My life has been a landslide this summer, but summer's almost up and I'm facing a new year and a whole slew of hellos and goodbyes...more goodbyes than I think I'm prepared to handle. I'm facing a lot of personal ghosts but also some amazing prospects for the future. While a part of me wishes that this summer could last forever and I could forget about leaving and classes and figuring life out all over again, logically, I know that everything will work out (one way or another). Yes, there are things I am looking forward to, but in order to reach those I need to let go and plunge myself into a year that, quite honestly, scares the bejesus out of me!

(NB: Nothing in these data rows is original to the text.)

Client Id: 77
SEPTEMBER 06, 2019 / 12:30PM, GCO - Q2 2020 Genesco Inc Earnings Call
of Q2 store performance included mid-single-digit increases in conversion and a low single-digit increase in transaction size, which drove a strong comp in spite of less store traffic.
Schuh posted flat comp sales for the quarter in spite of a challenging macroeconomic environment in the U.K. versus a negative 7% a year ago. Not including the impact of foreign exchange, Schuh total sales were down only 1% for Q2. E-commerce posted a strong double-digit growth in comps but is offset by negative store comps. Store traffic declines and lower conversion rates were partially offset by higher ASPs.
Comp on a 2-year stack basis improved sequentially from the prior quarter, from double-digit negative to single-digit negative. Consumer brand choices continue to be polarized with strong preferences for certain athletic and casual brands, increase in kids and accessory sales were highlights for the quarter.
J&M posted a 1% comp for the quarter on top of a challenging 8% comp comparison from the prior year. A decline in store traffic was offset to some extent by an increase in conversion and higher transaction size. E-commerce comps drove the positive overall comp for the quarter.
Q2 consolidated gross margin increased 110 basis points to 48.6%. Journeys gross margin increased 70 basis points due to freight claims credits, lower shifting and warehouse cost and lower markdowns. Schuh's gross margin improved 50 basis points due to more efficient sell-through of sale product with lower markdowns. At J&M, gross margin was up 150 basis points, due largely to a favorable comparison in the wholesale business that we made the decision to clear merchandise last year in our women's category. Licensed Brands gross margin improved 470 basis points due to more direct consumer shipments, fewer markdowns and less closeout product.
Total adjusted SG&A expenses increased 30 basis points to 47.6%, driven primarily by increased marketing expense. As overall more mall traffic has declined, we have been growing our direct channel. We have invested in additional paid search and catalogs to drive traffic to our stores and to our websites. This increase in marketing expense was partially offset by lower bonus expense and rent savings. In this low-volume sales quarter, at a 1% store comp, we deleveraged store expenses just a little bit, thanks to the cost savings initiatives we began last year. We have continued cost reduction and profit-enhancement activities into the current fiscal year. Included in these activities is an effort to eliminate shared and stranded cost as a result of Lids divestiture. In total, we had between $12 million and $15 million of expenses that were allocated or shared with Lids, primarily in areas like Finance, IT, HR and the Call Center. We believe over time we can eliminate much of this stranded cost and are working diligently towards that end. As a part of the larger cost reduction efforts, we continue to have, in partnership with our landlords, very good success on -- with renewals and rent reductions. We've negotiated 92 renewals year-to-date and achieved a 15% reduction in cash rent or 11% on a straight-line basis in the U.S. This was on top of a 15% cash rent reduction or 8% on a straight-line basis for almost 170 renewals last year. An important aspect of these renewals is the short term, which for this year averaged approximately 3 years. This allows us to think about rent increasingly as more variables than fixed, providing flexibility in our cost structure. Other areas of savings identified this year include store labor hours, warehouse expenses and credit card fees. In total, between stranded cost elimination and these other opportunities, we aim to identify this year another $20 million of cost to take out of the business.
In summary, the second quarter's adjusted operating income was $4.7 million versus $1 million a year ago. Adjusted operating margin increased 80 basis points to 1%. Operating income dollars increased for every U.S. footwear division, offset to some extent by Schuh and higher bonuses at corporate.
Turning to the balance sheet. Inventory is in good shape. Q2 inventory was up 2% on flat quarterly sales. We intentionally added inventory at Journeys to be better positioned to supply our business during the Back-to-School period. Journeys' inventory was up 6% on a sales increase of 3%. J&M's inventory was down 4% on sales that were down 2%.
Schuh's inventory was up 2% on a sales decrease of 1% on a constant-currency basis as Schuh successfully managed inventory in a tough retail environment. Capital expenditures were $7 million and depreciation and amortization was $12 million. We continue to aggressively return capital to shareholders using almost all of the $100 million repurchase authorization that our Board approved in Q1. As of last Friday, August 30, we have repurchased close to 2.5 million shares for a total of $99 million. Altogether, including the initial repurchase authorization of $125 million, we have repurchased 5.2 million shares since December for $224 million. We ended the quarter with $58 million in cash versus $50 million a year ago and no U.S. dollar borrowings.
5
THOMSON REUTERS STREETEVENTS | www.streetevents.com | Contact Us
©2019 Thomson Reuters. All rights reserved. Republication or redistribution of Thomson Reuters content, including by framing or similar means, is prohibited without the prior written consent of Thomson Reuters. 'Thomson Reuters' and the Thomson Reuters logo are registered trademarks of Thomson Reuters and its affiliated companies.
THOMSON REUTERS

I'm in a much better place than I was before. I've been forcing myself to let go (or at least put some things on the back burner), and it's helping me find a bit of clarity. I know it's going to be a stressful year; I know I'm going to be worried about a thousand things...but there's no point dwelling on the ones I can't change. Yes, they will always be there in the back of my mind, and yes, once in a while they're still going to get to me but I can't change a darned thing! *sigh*
On a more positive note, I only have a few more weeks before I'll be back in the classroom! I'm soooo close...and still incredibly impatient. Even more impatient to have my own classroom, but that's a whole different ballgame. What matters is that I will BE IN A CLASSROOM!!! Part of me is still terrified, but I'm oh-so-excited at the same time. I keep wondering who my cooperating teacher will be. What class will I be teaching? What school will I be teaching in? How old will my students be? I love that I'm getting another field placement this semester, and I'm full of that ready-to-go-out-and-change-the-world attitude! Maybe if I focus on that I can forget about all the other stuff that's bouncing around my brain...more on that another night.